• _Activity list_:
1 - According to the essay about rehab, what event started everything for the writer?
2 - Do the following statements agree with the essay about rehab? (a) The writer has struggled with substance abuse. (b) The lockdown began in March of the writer's sophomore year. (c) The writer spent six months in rehab.
3 - Repeat word for word the stretch of the essay about rehab from "COVID-19 caused my" through "I was living.".
[[ Extract, beginning ]]
COVID-19 caused my depression and fueled my anxiety. After three months in rehab, I was talking and laughing with friends and family. I was doing things I enjoyed. I was living.

Lauryn Harris
Lauryn HarrisJulian Viviescas

Rehab. What’s the first thing that comes to mind when you hear that word? I’ll take a stab and say that it’s not a positive association. If you think rehab is a place only for addressing substance abuse, you’re wrong. Out of all the things I have struggled with, substance abuse is not one of them. For me, everything started with the lockdown that happened because of COVID-19. It caused my depression and fueled my anxiety.

My learning disabilities made online learning rough. It was difficult when we first went into lockdown in March of my sophomore year. I had a hard time focusing on Zoom meetings. I felt like I wasn’t learning anything. It seemed like I was reading articles and assignments and they all left my brain as soon as I went to the next sentence. Nothing could keep my attention for more than a few minutes. Sitting at my computer for hours felt horrible. I knew something was wrong, but I had no idea how to fix it.
[[ Extract, end ]]
[[ Record set, beginning ]]
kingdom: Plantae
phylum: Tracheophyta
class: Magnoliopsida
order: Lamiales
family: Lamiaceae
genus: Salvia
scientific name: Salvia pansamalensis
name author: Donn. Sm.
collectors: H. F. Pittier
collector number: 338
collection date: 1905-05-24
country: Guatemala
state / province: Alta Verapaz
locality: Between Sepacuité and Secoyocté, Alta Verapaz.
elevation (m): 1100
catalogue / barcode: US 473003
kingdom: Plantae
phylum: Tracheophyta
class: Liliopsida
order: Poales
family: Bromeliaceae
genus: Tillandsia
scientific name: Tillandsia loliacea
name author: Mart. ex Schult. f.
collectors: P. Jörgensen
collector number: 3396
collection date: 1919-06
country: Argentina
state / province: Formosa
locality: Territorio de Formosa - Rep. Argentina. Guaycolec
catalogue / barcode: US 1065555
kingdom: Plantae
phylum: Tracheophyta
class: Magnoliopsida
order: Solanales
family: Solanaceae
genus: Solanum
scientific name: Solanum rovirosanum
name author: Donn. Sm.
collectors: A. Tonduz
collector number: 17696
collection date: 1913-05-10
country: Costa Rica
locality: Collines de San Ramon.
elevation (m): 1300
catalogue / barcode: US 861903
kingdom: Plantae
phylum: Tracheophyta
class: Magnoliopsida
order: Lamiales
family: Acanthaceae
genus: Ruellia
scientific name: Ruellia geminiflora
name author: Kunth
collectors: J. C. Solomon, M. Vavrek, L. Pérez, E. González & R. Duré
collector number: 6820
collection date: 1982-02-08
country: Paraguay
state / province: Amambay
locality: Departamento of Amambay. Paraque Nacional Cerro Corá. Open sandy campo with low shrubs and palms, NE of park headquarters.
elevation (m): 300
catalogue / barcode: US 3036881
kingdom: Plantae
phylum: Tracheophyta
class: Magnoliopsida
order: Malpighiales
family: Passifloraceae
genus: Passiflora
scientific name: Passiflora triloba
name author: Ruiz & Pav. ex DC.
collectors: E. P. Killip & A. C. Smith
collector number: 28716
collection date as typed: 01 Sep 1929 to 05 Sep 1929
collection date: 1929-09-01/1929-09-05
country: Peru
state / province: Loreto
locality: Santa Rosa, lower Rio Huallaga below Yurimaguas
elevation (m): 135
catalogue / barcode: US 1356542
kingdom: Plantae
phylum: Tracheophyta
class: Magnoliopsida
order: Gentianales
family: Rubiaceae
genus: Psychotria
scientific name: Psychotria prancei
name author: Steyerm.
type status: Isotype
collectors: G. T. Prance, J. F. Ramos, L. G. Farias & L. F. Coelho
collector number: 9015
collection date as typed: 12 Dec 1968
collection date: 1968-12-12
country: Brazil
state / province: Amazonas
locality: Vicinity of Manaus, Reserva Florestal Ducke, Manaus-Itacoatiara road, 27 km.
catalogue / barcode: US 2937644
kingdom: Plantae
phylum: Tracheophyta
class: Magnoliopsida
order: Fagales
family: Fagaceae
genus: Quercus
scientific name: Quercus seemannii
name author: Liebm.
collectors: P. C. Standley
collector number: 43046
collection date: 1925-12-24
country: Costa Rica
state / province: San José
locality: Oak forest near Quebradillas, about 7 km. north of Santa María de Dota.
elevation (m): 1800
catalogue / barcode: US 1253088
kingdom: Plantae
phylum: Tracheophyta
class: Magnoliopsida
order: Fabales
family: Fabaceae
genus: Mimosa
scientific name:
[[ Record set, end ]]
• _Solutions to the problems_:
1 - The lockdown that happened because of COVID-19.

2 -
(a) No: "Out of all the things I have struggled with, substance abuse is not one of them."
(b) Yes: "It was difficult when we first went into lockdown in March of my sophomore year."
(c) No: "After three months in rehab, I was talking and laughing with friends and family."

3 -
COVID-19 caused my depression and fueled my anxiety. After three months in rehab, I was talking and laughing with friends and family. I was doing things I enjoyed. I was living.